По мере того, как распространялась слава Петрозино, множились и окружавшие его мифы. Точный источник одной из таких выдумок обнаружить невозможно, но она остается частью легенды о нем и сегодня. Рассказывали, что, будучи маленьким мальчиком, Петрозино эмигрировал раньше остальных членов семьи и стал жить со своим дедушкой на Манхэттене. В этой версии его биографии дедушка погиб в трамвайной аварии, после чего Петрозино и его юный двоюродный брат Антонио остались одни. В конце концов они оказались в Суде по делам о наследстве и опеке.

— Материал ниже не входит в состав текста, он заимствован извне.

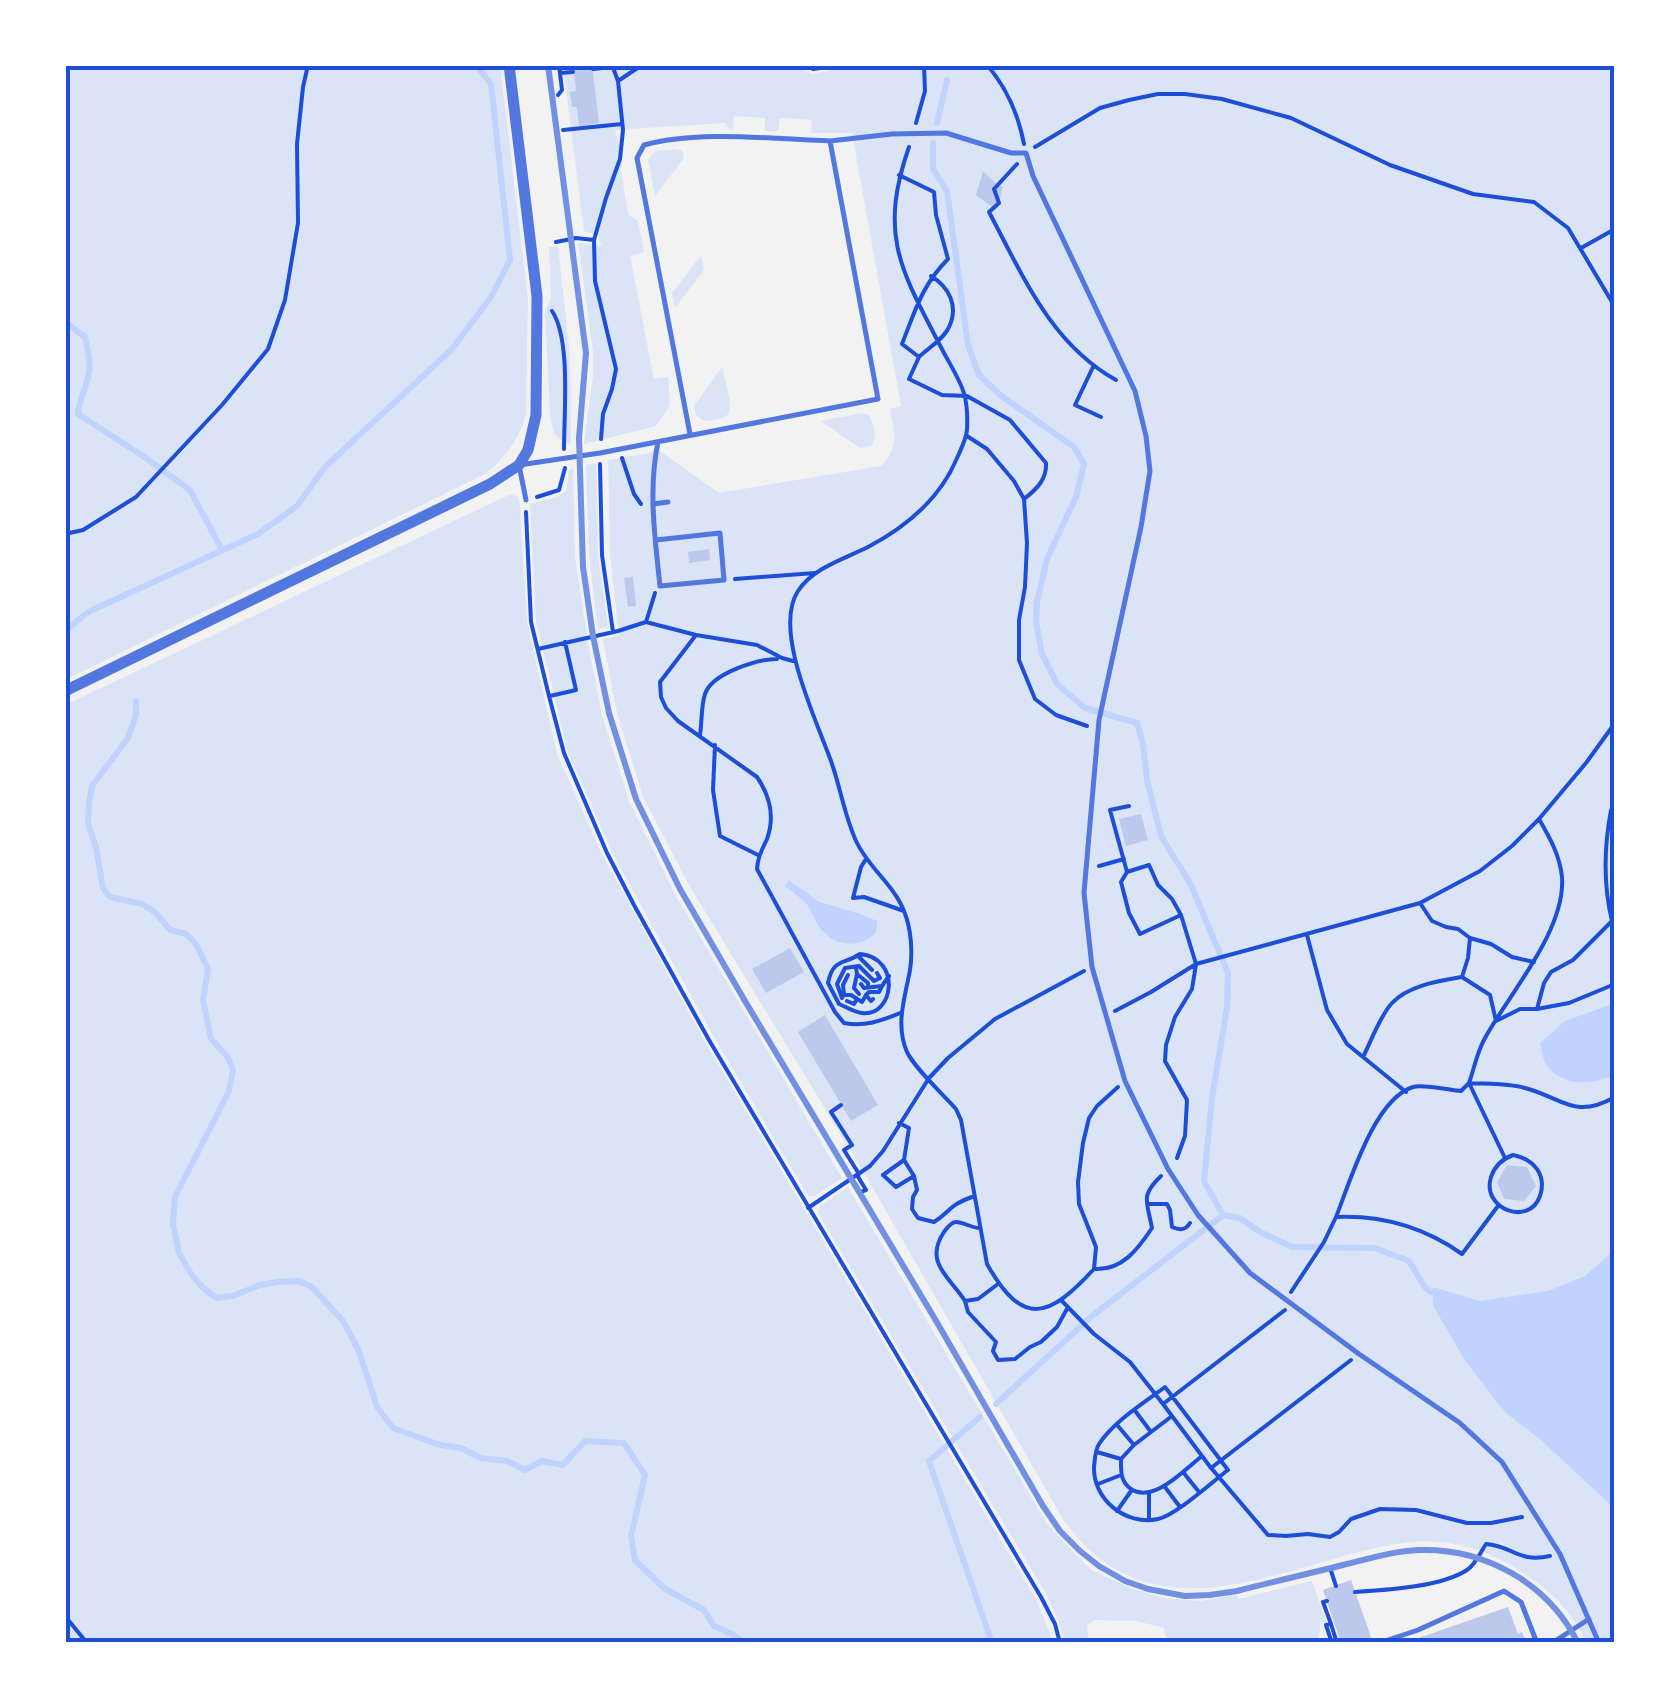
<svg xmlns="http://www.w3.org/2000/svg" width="1680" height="1708" font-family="Rubik,sans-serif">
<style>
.green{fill:#dbe4f7}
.water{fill:#bfd3fe}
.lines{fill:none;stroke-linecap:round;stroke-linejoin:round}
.stream{stroke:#bfd3fe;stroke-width:6}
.building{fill:#bdc9ec}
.path{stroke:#1d4ed8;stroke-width:4}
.service{stroke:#5277de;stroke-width:5}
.tertiary{stroke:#5277de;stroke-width:11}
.rail{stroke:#7290e2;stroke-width:6}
.neatline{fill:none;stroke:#1d4ed8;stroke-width:4}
</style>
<rect width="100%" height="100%" fill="#f2f2f2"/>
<path class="green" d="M 65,65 L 500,65 L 528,298 L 526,414 C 519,441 506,456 485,474 L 65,680 Z
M 563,65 L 792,65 L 812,74 L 859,65 L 1615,65 L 1615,1643 L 1586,1643 C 1573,1611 1548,1589 1520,1571 C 1489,1550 1448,1538 1411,1542 C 1307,1553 1191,1632 1095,1555 C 1083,1545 1074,1533 1064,1521 L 863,1171 L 689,885 L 643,797 L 617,713 L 603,640 L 619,635 L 610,554 L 608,460 L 660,451 L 719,493 L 881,466 C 900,446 894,434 890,409 L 901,406 L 852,133 L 811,133 L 812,120 L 780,118 L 778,131 L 765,131 L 765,118 L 734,116 L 733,129 L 729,129 L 725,123 L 615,130 L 622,153 L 621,171 L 628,214 L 638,221 L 644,252 L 630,256 L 654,379 L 668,377 L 670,405 L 656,426 L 584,444 L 593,375 L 593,351 L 578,243 L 601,246 L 599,236 L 584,231 Z
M 675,149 L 682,151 L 684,158 L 655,196 L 648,160 L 655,151 Z
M 558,246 L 570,355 L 571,444 C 554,439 553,432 550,416 L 545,312 L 551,298 L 549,247 Z
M 701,255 L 704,270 L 675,308 L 672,293 Z
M 722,367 C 724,376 733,405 729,413 C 725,420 711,420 704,421 L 696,415 L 694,406 Z
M 862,413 L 869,415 C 874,425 878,437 871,446 L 860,448 L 821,421 Z
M 596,463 L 598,555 L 608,627 L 598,629 L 589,554 L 586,465 Z
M 573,468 L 575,556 L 588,643 L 602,715 L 629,801 L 675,894 L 842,1178 L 814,1196 L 808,1196 L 714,1037 L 639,902 L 612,852 L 568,752 L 536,621 L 530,504 L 557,497 L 566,491 L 569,470 Z
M 511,494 L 518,497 L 520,505 L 527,622 L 557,754 L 602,854 L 705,1042 L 1036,1599 L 1054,1643 L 65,1643 L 65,705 Z
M 848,1187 L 1047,1524 L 1091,1570 L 1136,1590 L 1164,1598 L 1201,1601 L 1236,1595 L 1238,1599 L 1312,1581 L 1326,1621 L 1321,1624 L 1318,1642 L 1167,1643 L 1164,1628 L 1136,1621 L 1094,1620 L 1087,1626 L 1089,1643 L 1065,1643 L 1058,1620 L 1046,1594 L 818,1213 L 820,1206 Z"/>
<path class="water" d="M 789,880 L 819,902 L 858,913 L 877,921 L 876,933 C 860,949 834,947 820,928 C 814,920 811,908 804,901 C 798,896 791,891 785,886 Z
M 1615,1003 L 1615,1075 C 1593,1084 1564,1088 1547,1066 C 1543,1061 1542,1050 1540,1043 L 1565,1021 Z
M 1615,1242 L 1615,1509 L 1541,1440 L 1506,1413 L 1493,1397 L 1464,1359 L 1433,1306 L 1433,1287 L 1480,1301 L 1548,1291 L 1585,1276 L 1611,1253 Z"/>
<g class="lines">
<path class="stream" d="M 937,123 L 947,80
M 933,143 L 933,169 L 947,191 L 968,345 L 979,375 L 1000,395 L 1074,447 L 1084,464 L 1076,497 L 1047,559 L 1037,602 L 1036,622 L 1042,654 L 1057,684 L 1085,708 L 1137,723 L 1143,744 L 1147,780 L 1161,836 L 1191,885 L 1228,973 L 1227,1008 L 1212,1098 L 1204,1181 L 1223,1215
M 65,322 L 85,337 C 87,348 91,360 89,372 C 87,386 79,399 78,414 L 146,458 L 190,490 L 222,550
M 65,631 L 88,612 L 258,534 L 297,506 L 325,467 L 452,349 L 491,297 L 510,260 L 491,84 L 476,65
M 136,701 L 136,715 L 128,738 L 92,786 L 89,804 L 88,824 L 96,847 L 103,888 L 110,897 L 142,904 L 155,912 L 170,930 L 186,934 L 196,944 L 208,969 L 203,1000 L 211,1039 L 227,1056 L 233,1070 L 229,1091 L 175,1197 L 173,1224 L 179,1253 L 191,1274 L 203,1288 L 216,1298 L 233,1296 L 260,1285 L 278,1282 L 298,1281 L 311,1286 L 343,1321 L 359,1351 L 377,1407 L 393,1428 L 440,1445 L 461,1448 L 480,1458 L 507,1461 L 525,1470 L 542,1461 L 563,1465 L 585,1441 L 624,1443 L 645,1475 L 631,1536 L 635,1560 L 665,1589 L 704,1610 L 714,1626 L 732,1634 L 744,1643
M 996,1404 L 1092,1316 L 1223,1215 L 1240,1218 L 1260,1232 L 1292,1247 L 1375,1248 L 1409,1261 L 1424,1286 L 1431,1292
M 980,1417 L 929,1461 L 992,1643"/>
</g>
<path class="building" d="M 573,65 L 592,65 L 599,123 L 579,126 L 577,107 L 572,107 L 570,92 L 576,91 Z
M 983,171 L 994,182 L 1003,187 L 996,210 L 976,195 Z
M 709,549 L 710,560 L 689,563 L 688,552 Z
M 633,577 L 636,606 L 628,607 L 624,578 Z
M 1141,814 L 1148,840 L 1126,846 L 1119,819 Z
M 790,948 L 804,972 L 766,993 L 752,969 Z
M 825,1015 L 878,1105 L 851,1121 L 798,1032 Z
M 1507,1165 L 1527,1167 L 1536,1186 L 1524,1201 L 1504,1199 L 1497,1182 Z
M 1351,1580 L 1373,1643 L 1341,1643 L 1323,1590 Z
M 1508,1607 L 1518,1634 L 1522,1632 L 1526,1643 L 1404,1643 Z"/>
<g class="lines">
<path class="path" d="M 805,65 L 813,69 L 842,65
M 987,65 C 1007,88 1018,113 1024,144
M 593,69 L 612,67
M 560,73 L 573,72
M 618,81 L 642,65
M 558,95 L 562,90 L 559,65
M 916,123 L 925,91 L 924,65
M 563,130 L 622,124
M 909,147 C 877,238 903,273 944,353 C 961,384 969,393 967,430 C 966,440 961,449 957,458 C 940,499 906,527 868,547 C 844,559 813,568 798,591 C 772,631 818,723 832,764 C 841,790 845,818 857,843 C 869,868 894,885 904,911 C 911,928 913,952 910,970 C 905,998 895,1024 907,1052 C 916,1070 942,1093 956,1109 L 961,1120 L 987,1264 C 1023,1328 1049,1318 1094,1269 L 1096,1247 L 1079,1204 L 1078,1182 L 1083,1143 L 1089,1118 L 1097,1106 L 1118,1087
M 1035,147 L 1100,108 L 1129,100 L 1158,94 L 1185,94 L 1222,99 L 1291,118 L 1390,165 L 1473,194 L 1534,202 L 1568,228 L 1615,307
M 1017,164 L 994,189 L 999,203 L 989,212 C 1023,276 1051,344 1116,380
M 899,175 L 934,192 L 936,215 L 948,259 C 922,285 915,311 902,344 L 919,357 L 909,379 L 942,395 L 967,396 L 1010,420 L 1046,463 C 1047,479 1037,489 1024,499
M 556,242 L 576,238 L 594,240
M 1581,248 L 1615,229
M 552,311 C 571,339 564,413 564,449
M 919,357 C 928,348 944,339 949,327 C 959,306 949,287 931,276
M 1093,367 L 1075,405 L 1101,417
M 967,436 L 987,449 L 1014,481 L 1024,499 L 1027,543 L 1025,587 L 1019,620 L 1019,660 L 1035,699 L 1056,715 L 1087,726
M 601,439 L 603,414 L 612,389 L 616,369 L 595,281 L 594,240 L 606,198 L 620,159 L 623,130 L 618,81 L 612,65
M 622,458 L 634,494 L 641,504
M 600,464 L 602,555 L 613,632
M 537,497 L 559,490 L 565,468
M 526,512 L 531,622 L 549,696 L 564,753 L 607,853 L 634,905 L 709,1040 L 1041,1597 L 1055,1624 L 1060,1643
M 65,534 L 83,530 L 136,497 L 222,405 L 268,349 L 285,300 L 298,223 L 297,144 L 303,87 L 308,65
M 735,579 L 815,573
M 646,622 L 655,593
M 696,635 L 660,682 L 661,697 L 666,708 L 678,721 L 757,777 C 770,796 775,817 767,839 C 762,850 758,856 757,869 L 835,1012 L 844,1023 C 864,1027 881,1021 900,1013
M 538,649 L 618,631 L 646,622 L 696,635 L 757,645 L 782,658 L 793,661
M 550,696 L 576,690 L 565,642
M 700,735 C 702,722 701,706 705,694 C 712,673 758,659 777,659
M 715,745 L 713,790 L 720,836 L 758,855
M 1129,806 L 1110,810 L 1127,872 L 1149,865 L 1158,885 L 1172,899 L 1181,915 L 1196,964 L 1192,989 L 1175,1017 L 1166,1045 L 1165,1061 L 1187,1100 L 1185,1136 L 1177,1158
M 866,859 L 861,867 L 853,898 L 864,897 L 904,911
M 1099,866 L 1124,859
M 1127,872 L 1121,882 L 1129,913 L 1140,934 L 1181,915
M 1420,903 L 1432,921 L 1446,927 L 1458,929 L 1470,938 L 1491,944 L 1512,957 L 1534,962
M 1307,935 L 1327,1010 L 1347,1044 L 1406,1092
M 860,954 C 902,958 894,1017 862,1013 C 854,1012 846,1007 839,1004 L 828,983 C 833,958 844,965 860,954 Z
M 858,956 L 872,970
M 856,968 L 857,974 L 868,983 L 868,987
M 857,974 L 854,988 L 859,994
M 1462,977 L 1490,995 L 1496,1021 L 1520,1009 L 1537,1009 L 1569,1003 L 1615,984
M 861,984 L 864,988 L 882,986 L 889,976
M 844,995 L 843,985 L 848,975
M 866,995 L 869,992 L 879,992 L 882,986
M 873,999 L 871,1001 L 866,995 L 862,1002 L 851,995 L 844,995 L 842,998 L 837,984 L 845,968 L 859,966 L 874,981 L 880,978 L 877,973
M 847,1001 L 854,1004 L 857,999
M 1537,1009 L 1544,983 L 1551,972 L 1573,960 L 1612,921 C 1603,884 1604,847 1611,810 L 1615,807
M 1115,1011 L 1151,992 L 1196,964 L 1420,903 L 1480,871 L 1512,846 L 1539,819 L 1586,763 L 1615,723
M 1364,1055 C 1372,1039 1380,1016 1392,1003 C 1409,985 1439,981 1462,977 L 1468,958 L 1470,938
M 841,1105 L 831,1112 L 852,1145 L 844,1150 L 859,1174
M 899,1123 L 909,1128 L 904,1160 L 914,1176 L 917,1190 L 913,1197 L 912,1209 L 918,1218 L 934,1222 C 951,1211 949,1205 972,1197
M 1513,1155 C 1534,1159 1547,1175 1540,1196 C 1529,1227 1481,1209 1491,1177 C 1495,1165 1502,1159 1513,1155 Z
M 1505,1158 L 1469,1083 C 1474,1069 1477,1052 1485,1038 C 1509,994 1566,930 1562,877 C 1560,856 1550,838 1539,819
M 904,1160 L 883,1175 L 896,1187 L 914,1176
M 857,1175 L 866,1190 L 863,1191
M 1148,1204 L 1167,1204 L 1170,1210 L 1172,1227 C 1179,1230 1185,1231 1190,1223
M 808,1208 L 870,1166 L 883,1151 L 929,1078 L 948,1058 L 995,1019 L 1084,971
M 1336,1217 C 1350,1182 1374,1099 1413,1087 C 1422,1084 1450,1090 1461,1091 L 1469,1083 C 1487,1084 1508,1083 1525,1088 C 1563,1098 1574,1120 1615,1097
M 979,1228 C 972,1228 963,1222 956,1222 C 951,1222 947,1228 944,1232 C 923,1263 951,1278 965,1301 L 978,1299 L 998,1284
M 1094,1269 C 1122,1271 1138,1249 1152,1228 C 1147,1201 1140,1196 1161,1176
M 1291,1292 L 1324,1242 L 1336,1217 C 1383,1215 1424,1227 1462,1254 L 1498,1206
M 965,1301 L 968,1312 L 996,1342 L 993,1351 L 998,1360 L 1015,1359 L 1030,1347 L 1041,1342 L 1057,1327 L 1068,1307
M 1062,1301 L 1094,1334 L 1130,1362 L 1163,1404
M 1285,1310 L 1163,1404 L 1211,1468 L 1351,1360
M 1165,1387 L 1228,1470 C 1212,1482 1175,1516 1158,1519 C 1125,1526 1093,1499 1094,1467 C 1095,1459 1095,1450 1099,1444 C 1114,1421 1144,1403 1165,1387 Z
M 1136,1412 L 1151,1432
M 1172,1416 L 1134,1445 L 1121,1459 C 1121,1471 1120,1481 1131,1489 C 1154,1504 1185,1469 1202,1456
M 1118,1426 L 1134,1445
M 1097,1452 L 1121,1459
M 1212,1469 L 1268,1535 L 1286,1536 L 1308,1534 L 1330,1537 L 1339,1532 L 1351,1519 L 1380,1509 L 1416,1510 L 1467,1523 L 1491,1523 L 1522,1517
M 1183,1472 L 1199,1492
M 1098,1484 L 1121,1475
M 1165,1487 L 1180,1507
M 1149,1494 L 1149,1520
M 1117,1511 L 1131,1491
M 1331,1571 L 1336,1586
M 1355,1592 C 1386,1590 1441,1587 1467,1570 C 1476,1564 1480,1553 1486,1544 C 1513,1546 1518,1563 1550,1556
M 1327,1601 L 1323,1602 L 1331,1624 L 1326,1625 L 1332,1643
M 65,1616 L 87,1643
M 1331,1624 L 1337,1643"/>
<path class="service" d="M 830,141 L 892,134 L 946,133 L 1011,153 L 1026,153 L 1033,176 L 1135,391 L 1146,436 L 1150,471 L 1141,527 L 1099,720 L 1084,893 L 1092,967 L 1125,1081 L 1168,1169 L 1198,1215 L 1250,1273 L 1359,1354 L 1460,1423 L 1502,1462 L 1560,1554 L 1599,1643
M 526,500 L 519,465 L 600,453 L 878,399 L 830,141 C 773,139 699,130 644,145 L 637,158 L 690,434
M 653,504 L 668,502
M 656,540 L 720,533 L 724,580 L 660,586 C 655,538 648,490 658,442
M 1379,1643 L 1418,1630 L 1504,1591 L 1521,1602 L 1537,1643
M 1552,1643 L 1589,1619"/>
<path class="tertiary" d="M 65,691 L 490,484 L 519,465 L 528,450 L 536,415 L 537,296 L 509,65"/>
<path class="rail" d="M 548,65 L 586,353 L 579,438 L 583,567 L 593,636 L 609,713 L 636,799 L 680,889 L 745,1001 L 935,1319 L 1043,1506 L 1060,1531 L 1080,1551 L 1099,1566 L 1125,1581 L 1148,1589 L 1185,1596 L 1210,1595 L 1237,1591 C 1272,1582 1307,1574 1343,1565 C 1368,1559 1393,1551 1419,1550 C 1485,1548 1548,1583 1578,1643"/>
</g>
<rect width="1680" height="1708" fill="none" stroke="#ffffff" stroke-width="135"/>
<rect x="68" y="68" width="1544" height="1572" class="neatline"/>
</svg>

Добрый ирландский судья сжалился над двумя мальчиками и вместо того, чтобы отправить их в сиротский приют, поселил у себя дома и заботился о них, пока остальные члены семьи Петрозино не прибыли в Америку. «В результате, – повествует легенда, – Джозеф Петрозино и его двоюродный брат Энтони Пупполо некоторое время прожили в ирландской семье с „политическими связями“, что открыло им возможности для получения образования и трудоустройства, не всегда доступные более поздним иммигрантам, особенно итальянского происхождения»[128].

Чистейший вымысел. Не было ни дедушки в Америке, ни трамвайной аварии, ни ирландского судьи. Петрозино вырос в итальянской семье и перенял все моральные принципы у своих собратьев-иммигрантов. Он целиком и полностью продукт своей родной культуры и жесткого воспитания в условиях американской жизни.

Подобная история – оскорбление бедных итальянцев, из чьей среды, как считалось, не мог появиться такой человек, как Джозеф Петрозино. Это еще одно – более тонкое, но все же предубеждение, которое сопровождало детектива всю его карьеру; предубеждение, с которым столкнулось большинство итальянцев на рубеже веков и которое станет омрачать каждый шаг войны, которую вскоре будет вынужден развязать Петрозино.

* * *

Петрозино к тому моменту уже окрестили итальянским Шерлоком Холмсом, но пока он не встретил никого, похожего на Мориарти. Все изменилось с событиями, началом которых можно считать 14 апреля 1903 года.

Ранним утром Фрэнсис Коннорс, уборщица, шла по 11-й улице, приближаясь к авеню D, когда наткнулась на стоявшую посреди тротуара бочку, накрытую пальто. Сгорая от любопытства, женщина приподняла сукно и заглянула внутрь. И тут же громко закричала. Ибо увидела лицо мертвеца, чья голова была зажата между коленями. Труп был полностью обнажен, а голова почти отрублена жестоким ударом ножа по горлу. Выяснив, что жертва – сицилиец, ведущий дело следователь приказал своим людям: «Зовите макаронника». Так он обратился за помощью к Петрозино[129].